Exercise aim
Rewrite the stretch of the Los Angeles passage from "Like Reyner Banham, I" through "have done so.", changing "architectural gems" to "architectural treasures".

Like Reyner Banham, I was in love with Los Angeles before my
first visit here in 1974. And that was because I had seen and read
Reyner Banham. It took Banham to stand up and call attention to the
beauty, the style and the architectural gems that are all around the
city. And also to explain why Los Angeles had developed as it had
and why it was right to have done so.
Jan Morris, the British travel writer, made a similar point when
she visited a few years later in 1976 and wrote an article for
Rolling Stone called Los Angeles: The Know-How City. She
wrote that Los Angeles "sprang from it's own soil". It was
"inconceivable anywhere else". It was "true to itself". She noted,
rightly, how hard people work here, a necessary observation given
the contrary impression that people from the East Coast or Europe
often have of life in Southern California. Certainly it is a great
place to mix business and pleasure. But make no mistake, business is
what drives the place.
Jan Morris commented that "the Los Angeles ethos is intensely
infectious, and transmutes everything it touches". I think that
captures it rather well. Los Angeles is a fount of ideas about
everything: art, entertainment, media, science, business,
architecture and lifestyle. These ideas go out from Los Angeles to
change the world.

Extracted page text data
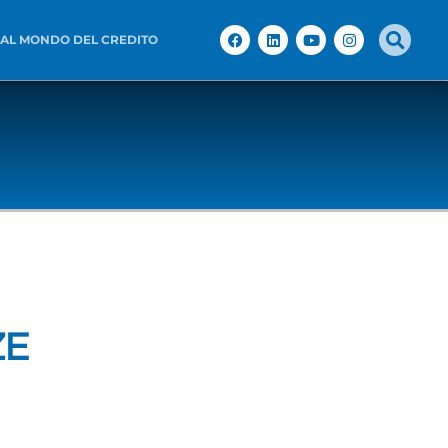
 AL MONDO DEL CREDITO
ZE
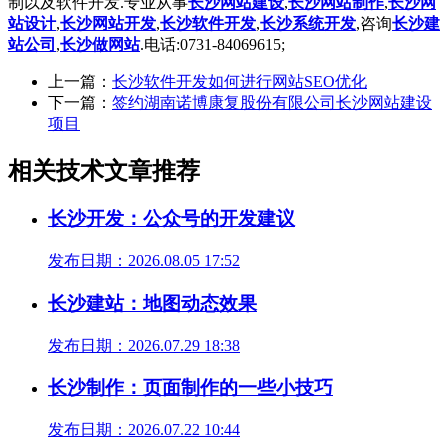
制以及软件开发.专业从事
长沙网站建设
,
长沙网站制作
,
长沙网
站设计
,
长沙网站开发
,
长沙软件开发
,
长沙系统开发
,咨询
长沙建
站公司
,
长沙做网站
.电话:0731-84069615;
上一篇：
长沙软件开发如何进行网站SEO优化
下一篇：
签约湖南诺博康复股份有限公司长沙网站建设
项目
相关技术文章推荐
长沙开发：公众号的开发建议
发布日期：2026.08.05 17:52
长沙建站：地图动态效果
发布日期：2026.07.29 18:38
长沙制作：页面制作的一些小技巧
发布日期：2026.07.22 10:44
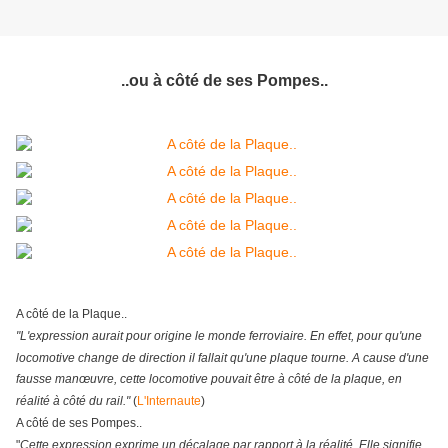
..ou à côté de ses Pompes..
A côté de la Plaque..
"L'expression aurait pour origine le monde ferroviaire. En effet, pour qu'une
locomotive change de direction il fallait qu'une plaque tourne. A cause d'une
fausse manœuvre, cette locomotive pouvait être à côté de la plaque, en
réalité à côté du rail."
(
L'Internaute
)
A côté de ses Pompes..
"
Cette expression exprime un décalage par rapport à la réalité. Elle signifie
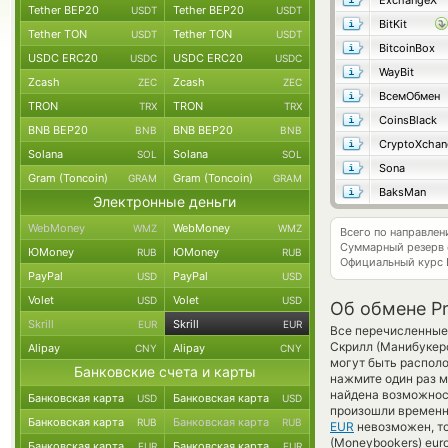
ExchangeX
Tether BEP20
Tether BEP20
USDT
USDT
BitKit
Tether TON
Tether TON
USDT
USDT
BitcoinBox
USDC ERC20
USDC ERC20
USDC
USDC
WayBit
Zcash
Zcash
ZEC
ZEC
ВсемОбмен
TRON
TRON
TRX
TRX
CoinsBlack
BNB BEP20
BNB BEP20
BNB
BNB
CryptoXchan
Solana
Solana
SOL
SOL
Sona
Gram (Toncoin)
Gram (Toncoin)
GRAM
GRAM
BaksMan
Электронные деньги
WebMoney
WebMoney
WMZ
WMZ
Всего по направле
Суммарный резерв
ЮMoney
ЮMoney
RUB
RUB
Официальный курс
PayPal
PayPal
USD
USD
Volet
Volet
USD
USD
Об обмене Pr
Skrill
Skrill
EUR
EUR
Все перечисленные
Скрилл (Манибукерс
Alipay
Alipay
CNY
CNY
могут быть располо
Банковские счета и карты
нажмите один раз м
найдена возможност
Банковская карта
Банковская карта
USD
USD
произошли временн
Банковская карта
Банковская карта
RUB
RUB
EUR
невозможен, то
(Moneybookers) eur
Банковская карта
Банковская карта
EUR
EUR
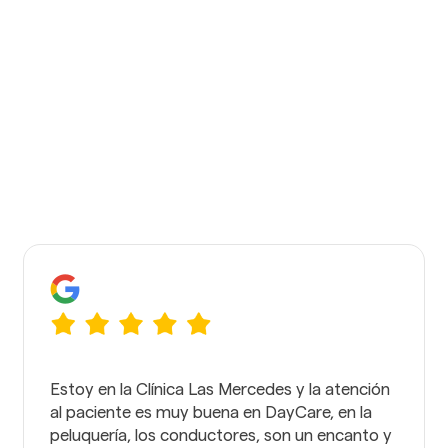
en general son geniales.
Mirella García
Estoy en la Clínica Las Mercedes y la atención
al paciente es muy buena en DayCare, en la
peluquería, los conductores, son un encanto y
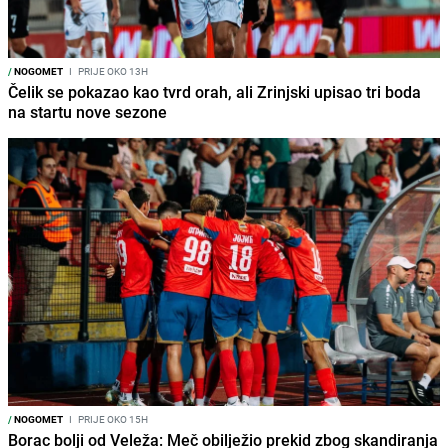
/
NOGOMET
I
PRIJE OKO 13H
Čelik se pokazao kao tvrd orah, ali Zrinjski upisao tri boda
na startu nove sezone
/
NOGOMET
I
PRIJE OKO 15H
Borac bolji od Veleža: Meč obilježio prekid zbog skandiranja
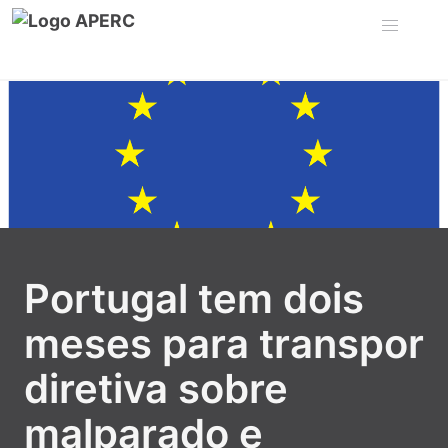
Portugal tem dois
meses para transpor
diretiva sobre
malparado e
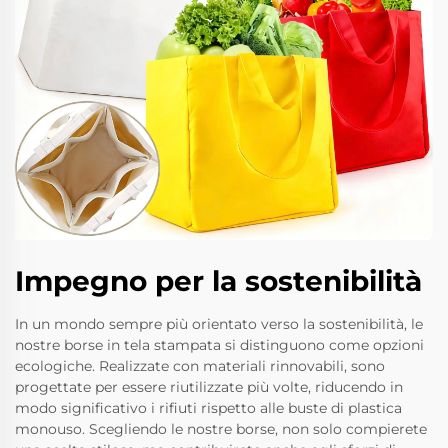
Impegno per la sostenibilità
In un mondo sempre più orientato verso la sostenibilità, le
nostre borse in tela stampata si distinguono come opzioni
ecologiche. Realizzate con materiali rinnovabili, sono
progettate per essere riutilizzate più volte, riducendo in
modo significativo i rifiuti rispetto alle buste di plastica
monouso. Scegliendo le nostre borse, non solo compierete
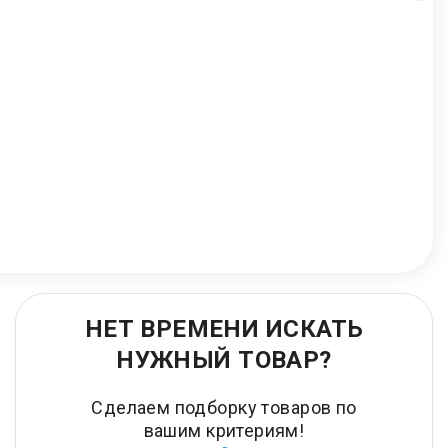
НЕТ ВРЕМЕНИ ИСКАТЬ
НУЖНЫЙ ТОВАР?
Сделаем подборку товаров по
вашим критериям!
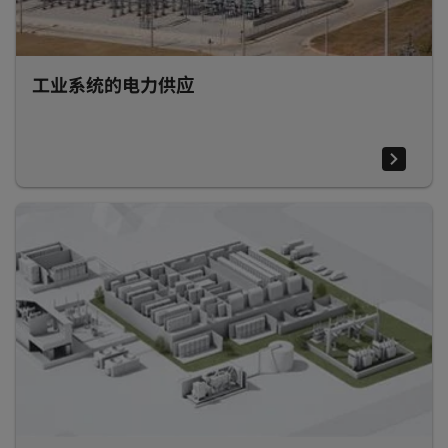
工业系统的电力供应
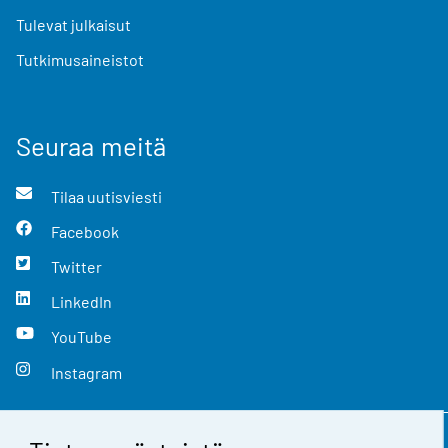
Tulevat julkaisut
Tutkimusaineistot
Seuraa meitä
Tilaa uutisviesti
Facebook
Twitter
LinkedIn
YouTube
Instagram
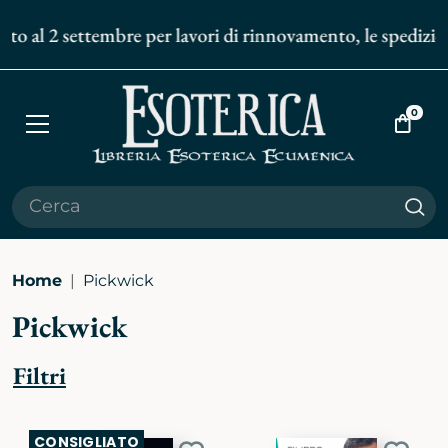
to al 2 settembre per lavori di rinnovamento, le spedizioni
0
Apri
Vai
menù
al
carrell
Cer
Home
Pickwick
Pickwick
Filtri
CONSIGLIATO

Response below
Like Reyner Banham, I was in love with Los Angeles before my
first visit here in 1974. And that was because I had seen and read
Reyner Banham. It took Banham to stand up and call attention to the
beauty, the style and the architectural treasures that are all around the
city. And also to explain why Los Angeles had developed as it had
and why it was right to have done so.